## Activity A
Using the passage on Wundanyi and Mwatate, decide whether each statement agrees with it: (i) the rivers from Wundanyi run south to Mwatate; (ii) the area gets two rainy seasons every year; (iii) the writer divided the study area into four parts. Answer yes or no for each, and quote the words from the passage that decide it.
## Activity B
Summarize the passage on Wundanyi and Mwatate in three sentences.
## Activity C
Reproduce the stretch of the passage on Wundanyi and Mwatate from "So there’s a" through "some of this.".

So there’s a general and not surprising tension between the (relatively) green, fertile, humid, prosperous and developed hills on the one hand and the red-and-brown, dry and barren plains, where people are said to be relying on food aid, on the other. The hills with their forests have been described (somewhere here) as natural ‘water towers’, serving as the source of local rivers. Now, due to climate change, God or anything else people like to attribute large-scale changes to, those rivers are carrying less water each year, and it seems rational that the lowlanders blame the hill-dwellers for this. General disappearance of forests of course accounts for some of this.

It’s a pity that the blame misses its target. As I’ve understood it, the rivers from Wundanyi don’t run south to Mwatate but west to somewhere else. But these things usually don’t stop people from collectively blaming something or someone outside ‘us’ (vs. ‘them’) for trouble, once they've decided so.

They get two rainy seasons here every year: one from March to July and one from October and December (now). The collective memory and experience points out that the rains have grown more irregular lately . When the rains seldom show themselves down on the plains (I’m again forced to refer to Toto’s Africa), they come as heavy downpours that cause floods instead of fertility. In between are long, dry stretches that cause suffering, tensions and conflicts over resources. Added to this is a sturdy population growth, which really doesn't help.

I've divided the study area where I will be doing interviews into three parts. It consists of two river catchments: Wundanyi (up in the hills, where the research station is located) and Mwatate (down on the plain), originally both mapped and named (for the biggest towns located in them) by people smarter than me. In addition I've divided the Mwatate catchment into two parts, since it’s a lot bigger and can be divided according to physical features (a bit hilly vs. flat, not so dry vs. very dry etc.) and because I was advised to do so by a trustworthy source. So I have three areas, differing in topography, soil, vegetation and climate.

---

And there it was, one day... We we’re on a schoolyard in Mwanda, where Mwadime was checking some sensors or other scientific gadgets and I was shooting the nice view towards the west and the savanna. Mwadime mumbled something, which I didn't react to. Soon he repeated: “Oh, you’re shooting the Kilimanjaro”... Of course, I had no idea. I hadn't even noticed the vague, blue shadow so much above everything else, including some small clouds, that it didn't attract my attention simply because I couldn't conceive it as anything else than the sky. I didn't cross my mind that I was watching one of the world’s great mountains for the first time in my life.

[Items from a dataset]
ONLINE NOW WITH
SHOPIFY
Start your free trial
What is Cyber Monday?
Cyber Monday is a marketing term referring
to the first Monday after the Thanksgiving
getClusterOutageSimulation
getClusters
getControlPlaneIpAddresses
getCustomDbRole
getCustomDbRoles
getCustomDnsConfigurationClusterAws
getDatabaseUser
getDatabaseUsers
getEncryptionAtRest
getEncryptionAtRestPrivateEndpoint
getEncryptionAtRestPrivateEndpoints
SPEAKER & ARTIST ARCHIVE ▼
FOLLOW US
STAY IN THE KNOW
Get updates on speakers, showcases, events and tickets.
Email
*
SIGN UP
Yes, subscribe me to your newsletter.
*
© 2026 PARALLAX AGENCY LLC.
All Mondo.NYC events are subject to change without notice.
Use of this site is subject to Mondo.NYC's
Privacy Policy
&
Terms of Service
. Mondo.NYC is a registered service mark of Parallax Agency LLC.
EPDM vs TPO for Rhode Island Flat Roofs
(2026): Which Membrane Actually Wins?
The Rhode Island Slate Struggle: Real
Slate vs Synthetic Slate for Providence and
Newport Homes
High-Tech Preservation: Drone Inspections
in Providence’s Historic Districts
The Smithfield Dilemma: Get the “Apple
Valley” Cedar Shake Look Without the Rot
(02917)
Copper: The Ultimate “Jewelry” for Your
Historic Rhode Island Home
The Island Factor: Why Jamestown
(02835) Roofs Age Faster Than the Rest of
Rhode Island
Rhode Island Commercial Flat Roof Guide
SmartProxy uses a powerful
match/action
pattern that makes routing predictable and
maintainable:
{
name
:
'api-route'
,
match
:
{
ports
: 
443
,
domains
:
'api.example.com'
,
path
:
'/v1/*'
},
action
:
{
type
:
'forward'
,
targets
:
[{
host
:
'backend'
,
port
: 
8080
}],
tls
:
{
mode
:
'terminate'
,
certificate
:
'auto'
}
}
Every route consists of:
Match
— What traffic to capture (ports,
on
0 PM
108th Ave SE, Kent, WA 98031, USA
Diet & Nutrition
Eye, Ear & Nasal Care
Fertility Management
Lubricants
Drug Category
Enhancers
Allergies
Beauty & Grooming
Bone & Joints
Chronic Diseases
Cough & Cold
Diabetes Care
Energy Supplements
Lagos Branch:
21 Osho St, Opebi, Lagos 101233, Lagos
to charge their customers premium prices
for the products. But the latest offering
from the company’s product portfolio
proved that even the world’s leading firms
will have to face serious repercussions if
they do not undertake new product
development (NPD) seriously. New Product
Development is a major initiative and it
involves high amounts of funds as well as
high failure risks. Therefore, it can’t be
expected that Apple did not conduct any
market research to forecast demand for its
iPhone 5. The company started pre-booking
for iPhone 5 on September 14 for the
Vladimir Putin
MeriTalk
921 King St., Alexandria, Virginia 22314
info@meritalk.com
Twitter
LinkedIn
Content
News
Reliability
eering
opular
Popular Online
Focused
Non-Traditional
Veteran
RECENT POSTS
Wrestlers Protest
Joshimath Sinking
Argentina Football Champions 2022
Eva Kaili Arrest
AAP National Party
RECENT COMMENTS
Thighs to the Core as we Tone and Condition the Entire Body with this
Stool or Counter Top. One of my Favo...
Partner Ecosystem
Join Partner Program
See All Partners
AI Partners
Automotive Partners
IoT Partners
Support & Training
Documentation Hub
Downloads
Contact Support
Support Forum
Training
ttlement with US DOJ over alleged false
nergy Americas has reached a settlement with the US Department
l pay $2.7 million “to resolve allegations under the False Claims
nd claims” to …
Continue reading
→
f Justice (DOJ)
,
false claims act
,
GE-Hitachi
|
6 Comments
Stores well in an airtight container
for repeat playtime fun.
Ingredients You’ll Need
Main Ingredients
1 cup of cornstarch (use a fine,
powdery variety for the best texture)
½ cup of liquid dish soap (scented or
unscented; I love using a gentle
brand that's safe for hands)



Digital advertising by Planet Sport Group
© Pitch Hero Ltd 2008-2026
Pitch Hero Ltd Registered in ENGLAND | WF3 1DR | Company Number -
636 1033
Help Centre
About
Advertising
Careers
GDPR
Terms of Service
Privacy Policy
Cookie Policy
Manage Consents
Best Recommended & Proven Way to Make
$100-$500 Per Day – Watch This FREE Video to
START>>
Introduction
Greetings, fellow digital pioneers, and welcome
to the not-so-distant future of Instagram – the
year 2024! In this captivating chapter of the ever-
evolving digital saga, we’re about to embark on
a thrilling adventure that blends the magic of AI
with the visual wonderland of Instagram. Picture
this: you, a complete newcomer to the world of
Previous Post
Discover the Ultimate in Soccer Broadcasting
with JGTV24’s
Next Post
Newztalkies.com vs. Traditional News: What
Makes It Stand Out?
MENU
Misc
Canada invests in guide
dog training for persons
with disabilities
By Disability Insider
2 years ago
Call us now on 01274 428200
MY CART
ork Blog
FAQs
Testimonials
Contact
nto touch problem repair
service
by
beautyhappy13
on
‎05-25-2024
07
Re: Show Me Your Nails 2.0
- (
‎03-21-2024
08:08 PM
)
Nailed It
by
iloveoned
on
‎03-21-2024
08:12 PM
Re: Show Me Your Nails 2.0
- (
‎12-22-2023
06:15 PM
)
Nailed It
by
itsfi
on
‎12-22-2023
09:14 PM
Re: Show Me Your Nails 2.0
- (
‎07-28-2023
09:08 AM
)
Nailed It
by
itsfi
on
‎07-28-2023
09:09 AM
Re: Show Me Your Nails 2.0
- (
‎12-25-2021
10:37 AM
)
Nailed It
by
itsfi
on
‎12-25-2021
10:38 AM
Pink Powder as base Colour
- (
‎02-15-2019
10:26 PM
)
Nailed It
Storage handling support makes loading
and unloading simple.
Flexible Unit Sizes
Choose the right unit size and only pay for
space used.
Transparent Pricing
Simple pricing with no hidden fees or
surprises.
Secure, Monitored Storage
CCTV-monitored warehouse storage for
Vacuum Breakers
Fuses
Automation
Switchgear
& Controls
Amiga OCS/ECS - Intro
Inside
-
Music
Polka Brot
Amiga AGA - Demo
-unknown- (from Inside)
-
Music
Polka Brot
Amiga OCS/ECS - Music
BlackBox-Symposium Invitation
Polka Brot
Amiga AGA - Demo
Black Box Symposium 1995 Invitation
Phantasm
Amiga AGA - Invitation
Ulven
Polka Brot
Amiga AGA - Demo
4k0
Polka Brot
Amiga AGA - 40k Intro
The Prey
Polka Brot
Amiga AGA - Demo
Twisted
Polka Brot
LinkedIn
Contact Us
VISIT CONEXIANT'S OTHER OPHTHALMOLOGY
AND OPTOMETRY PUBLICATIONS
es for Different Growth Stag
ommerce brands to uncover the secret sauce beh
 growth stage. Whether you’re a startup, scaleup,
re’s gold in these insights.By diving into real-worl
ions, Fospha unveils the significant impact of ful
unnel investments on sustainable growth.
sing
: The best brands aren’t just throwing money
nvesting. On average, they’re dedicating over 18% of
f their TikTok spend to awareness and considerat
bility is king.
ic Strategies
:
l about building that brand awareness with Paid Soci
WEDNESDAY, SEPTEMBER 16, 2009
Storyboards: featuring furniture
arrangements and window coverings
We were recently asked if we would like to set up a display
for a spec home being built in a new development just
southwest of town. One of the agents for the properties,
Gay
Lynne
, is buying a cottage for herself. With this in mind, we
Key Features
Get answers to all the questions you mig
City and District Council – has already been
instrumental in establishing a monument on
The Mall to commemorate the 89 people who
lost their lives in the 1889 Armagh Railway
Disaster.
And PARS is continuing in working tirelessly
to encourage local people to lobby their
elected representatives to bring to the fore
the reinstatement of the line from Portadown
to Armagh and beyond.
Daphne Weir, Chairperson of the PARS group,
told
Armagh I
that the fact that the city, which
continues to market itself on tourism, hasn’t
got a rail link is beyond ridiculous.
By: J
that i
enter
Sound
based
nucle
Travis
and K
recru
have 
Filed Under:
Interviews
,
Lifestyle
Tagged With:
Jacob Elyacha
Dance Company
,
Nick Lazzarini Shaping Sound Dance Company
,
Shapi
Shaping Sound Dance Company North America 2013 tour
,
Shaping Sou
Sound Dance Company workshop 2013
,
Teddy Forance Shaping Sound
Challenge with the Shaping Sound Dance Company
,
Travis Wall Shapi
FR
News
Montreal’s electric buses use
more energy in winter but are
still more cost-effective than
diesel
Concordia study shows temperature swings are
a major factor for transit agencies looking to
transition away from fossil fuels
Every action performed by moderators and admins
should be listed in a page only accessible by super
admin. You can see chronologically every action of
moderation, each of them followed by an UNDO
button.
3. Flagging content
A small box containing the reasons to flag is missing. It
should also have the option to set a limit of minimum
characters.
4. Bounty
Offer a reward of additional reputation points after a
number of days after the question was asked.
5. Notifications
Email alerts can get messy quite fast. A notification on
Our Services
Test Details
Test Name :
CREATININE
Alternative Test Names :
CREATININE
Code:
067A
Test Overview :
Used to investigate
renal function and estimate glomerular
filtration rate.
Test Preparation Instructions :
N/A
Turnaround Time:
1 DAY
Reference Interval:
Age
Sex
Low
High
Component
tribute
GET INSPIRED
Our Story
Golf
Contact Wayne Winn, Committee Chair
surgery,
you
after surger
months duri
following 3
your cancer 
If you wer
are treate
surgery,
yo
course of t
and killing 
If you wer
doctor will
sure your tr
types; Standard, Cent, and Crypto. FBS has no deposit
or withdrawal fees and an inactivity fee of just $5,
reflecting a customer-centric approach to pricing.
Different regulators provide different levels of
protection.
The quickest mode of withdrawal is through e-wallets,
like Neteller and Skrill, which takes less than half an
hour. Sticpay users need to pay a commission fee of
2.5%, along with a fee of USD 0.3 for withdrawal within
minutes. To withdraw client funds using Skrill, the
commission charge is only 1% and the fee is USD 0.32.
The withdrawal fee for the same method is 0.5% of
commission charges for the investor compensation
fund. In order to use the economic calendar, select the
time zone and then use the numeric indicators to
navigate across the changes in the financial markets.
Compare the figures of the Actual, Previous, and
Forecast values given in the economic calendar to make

## Exercise solution A
(i) No: "the rivers from Wundanyi don’t run south to Mwatate but west to somewhere else."
(ii) Yes: "They get two rainy seasons here every year"
(iii) No: "I've divided the study area where I will be doing interviews into three parts."

## Exercise solution B
People on the dry plains blame the hill-dwellers for rivers that carry less water each year, even though the rivers from Wundanyi flow west rather than south to Mwatate. The rains have grown more irregular, bringing heavy downpours and floods separated by long dry stretches that cause suffering and conflicts over resources, and strong population growth adds to the problem. The writer has divided the study area into three parts across the Wundanyi and Mwatate catchments, and once photographed Kilimanjaro from a schoolyard in Mwanda without realizing it.

## Exercise solution C
So there’s a general and not surprising tension between the (relatively) green, fertile, humid, prosperous and developed hills on the one hand and the red-and-brown, dry and barren plains, where people are said to be relying on food aid, on the other. The hills with their forests have been described (somewhere here) as natural ‘water towers’, serving as the source of local rivers. Now, due to climate change, God or anything else people like to attribute large-scale changes to, those rivers are carrying less water each year, and it seems rational that the lowlanders blame the hill-dwellers for this. General disappearance of forests of course accounts for some of this.